Having considered the plight of the licensee, what about the licensor that just read its childrenswear licensee, XYZ Co., has filed for bankruptcy. As a result of the automatic stay described above, the licensor cannot take any actions against XYZ Co., even if it is in breach of the license agreement (i.e., it is not paying royalties). Also, the licensor must continue to perform under the agreement until XYZ Co. decides whether or not to accept the contract. For instance, if the license agreement requires the licensor to spend its own funds advertising the XYZ Co. license, the licensor may be obligated to incur such costs even though it is not receiving royalties from XYZ Co., and even though XYZ Co. ultimately may reject the contract.

But the licensor can take preventive measures. In addition to conducting its research into the licensee's financial health, the licensor should keep in mind the following:

  • The license agreement should contain financial covenants, which, if not met, would trigger a termination of the agreement. While a bankruptcy filing generally cannot be used to trigger a termination, the licensor could require that the licensee maintain a minimum amount of cash on hand, or that certain debt-to-equity ratios be met. Failure to meet such covenants would be an early warning of financial problems, and could give the licensor an opportunity to terminate the relationship before the bankruptcy filing occurs.

  • The licensor would want a sizable up-front and nonrefundable payment, either as payment for granting the license, or that could be offset against future royalty payments. If the licensee rejects the contract, the licensor would keep such payments. This would give the licensee a reason to accept the contract.

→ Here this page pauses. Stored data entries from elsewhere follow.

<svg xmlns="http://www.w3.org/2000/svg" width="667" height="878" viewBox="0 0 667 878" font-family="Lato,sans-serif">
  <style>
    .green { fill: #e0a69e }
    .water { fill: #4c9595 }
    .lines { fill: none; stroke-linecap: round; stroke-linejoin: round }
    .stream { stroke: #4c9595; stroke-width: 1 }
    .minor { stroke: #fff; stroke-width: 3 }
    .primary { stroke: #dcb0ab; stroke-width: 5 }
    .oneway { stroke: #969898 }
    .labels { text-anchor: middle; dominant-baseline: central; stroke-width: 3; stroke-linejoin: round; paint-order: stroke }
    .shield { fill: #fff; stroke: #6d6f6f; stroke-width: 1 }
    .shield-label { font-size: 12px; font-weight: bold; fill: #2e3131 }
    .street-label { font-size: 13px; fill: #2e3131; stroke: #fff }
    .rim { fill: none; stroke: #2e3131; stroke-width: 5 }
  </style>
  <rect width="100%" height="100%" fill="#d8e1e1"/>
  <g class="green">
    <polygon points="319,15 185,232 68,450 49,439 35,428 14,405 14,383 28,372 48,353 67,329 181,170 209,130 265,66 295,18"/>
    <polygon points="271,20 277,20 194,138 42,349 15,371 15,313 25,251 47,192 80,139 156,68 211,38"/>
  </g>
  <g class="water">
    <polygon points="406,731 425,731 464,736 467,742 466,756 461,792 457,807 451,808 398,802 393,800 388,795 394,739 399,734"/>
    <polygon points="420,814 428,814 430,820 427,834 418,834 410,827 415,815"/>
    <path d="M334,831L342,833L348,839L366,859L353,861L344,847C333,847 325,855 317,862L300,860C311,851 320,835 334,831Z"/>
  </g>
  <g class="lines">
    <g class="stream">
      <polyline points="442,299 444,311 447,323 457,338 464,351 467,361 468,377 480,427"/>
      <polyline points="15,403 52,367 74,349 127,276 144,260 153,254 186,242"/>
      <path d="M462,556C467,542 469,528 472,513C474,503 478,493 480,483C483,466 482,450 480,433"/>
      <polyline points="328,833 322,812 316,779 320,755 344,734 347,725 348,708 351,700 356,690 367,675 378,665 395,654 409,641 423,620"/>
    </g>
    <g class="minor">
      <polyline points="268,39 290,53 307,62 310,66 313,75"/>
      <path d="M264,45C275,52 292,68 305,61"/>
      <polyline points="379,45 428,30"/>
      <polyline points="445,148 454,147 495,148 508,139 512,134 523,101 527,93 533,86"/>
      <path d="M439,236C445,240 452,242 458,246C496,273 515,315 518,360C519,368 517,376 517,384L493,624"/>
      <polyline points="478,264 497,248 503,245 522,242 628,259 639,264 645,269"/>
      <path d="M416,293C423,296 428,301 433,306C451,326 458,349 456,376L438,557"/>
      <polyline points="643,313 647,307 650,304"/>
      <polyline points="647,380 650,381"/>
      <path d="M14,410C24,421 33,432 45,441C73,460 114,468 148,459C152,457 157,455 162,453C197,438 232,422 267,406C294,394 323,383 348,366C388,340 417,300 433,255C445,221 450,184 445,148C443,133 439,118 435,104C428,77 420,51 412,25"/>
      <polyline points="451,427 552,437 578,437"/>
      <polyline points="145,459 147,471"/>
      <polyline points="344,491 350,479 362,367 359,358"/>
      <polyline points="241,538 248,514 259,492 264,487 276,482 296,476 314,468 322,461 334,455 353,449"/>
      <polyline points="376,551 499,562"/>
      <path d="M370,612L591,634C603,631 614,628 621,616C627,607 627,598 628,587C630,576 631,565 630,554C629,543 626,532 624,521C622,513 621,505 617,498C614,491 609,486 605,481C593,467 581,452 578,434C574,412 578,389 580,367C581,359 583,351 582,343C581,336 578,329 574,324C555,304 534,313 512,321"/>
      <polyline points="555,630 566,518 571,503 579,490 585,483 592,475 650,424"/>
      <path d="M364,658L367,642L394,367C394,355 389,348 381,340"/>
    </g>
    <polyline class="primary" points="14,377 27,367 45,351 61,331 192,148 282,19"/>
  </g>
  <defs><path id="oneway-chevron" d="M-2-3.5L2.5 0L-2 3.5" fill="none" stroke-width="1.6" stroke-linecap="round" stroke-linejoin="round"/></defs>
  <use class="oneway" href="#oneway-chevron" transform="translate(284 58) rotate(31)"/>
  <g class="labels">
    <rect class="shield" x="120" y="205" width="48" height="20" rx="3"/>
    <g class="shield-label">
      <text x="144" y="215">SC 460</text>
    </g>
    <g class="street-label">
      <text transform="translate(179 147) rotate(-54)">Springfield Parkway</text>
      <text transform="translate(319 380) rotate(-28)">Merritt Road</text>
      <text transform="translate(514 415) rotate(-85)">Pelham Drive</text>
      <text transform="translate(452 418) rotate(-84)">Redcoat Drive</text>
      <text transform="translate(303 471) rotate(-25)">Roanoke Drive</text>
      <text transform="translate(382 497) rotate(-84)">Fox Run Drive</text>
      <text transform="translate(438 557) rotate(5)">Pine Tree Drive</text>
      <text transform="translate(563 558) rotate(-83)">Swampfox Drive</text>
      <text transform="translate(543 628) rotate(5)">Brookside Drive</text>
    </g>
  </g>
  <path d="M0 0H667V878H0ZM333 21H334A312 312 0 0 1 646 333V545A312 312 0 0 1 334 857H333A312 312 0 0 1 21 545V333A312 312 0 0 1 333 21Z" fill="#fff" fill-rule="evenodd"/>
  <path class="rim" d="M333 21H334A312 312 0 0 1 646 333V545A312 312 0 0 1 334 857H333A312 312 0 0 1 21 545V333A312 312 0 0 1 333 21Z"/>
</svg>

  • The licensor likely wants to avoid a situation where XYZ Co. files for bankruptcy protection, and then assigns the contract to a party with which the licensor does not wish to do business. Thus, the agreement should be very clear that the license is personal to XYZ Co., and is not assignable under any circumstances. Also, the contract should specify what a reasonable maximum period would be for the licensee to accept or reject the contract.

While there is no sure-fire means of avoiding the negative impact of a contract partner's bankruptcy filing, a well-drafted agreement can help avoid many of the pitfalls inherent in any bankruptcy. Remember: Time invested now is money saved later.